[[ Data for this task, beginning ]]
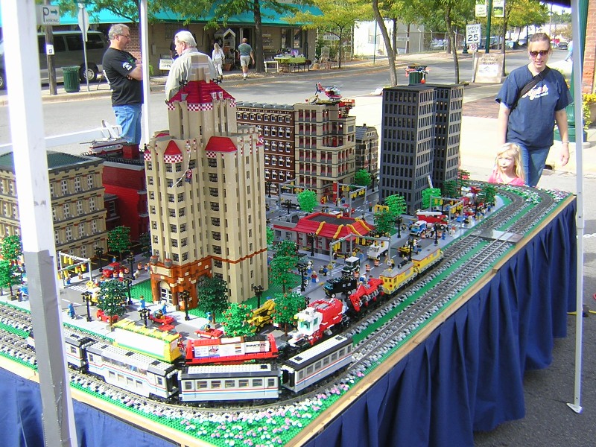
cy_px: 224
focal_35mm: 36
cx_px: 298
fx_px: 620
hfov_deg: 51.4
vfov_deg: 39.7
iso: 100
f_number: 2.6
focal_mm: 4.7
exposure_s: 1/234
[[ Data for this task, end ]]
▸ Directive
A verbatim copy of the material, pictures excluded, is what must be produced.

▸ Response to the exercise
cy_px: 224
focal_35mm: 36
cx_px: 298
fx_px: 620
hfov_deg: 51.4
vfov_deg: 39.7
iso: 100
f_number: 2.6
focal_mm: 4.7
exposure_s: 1/234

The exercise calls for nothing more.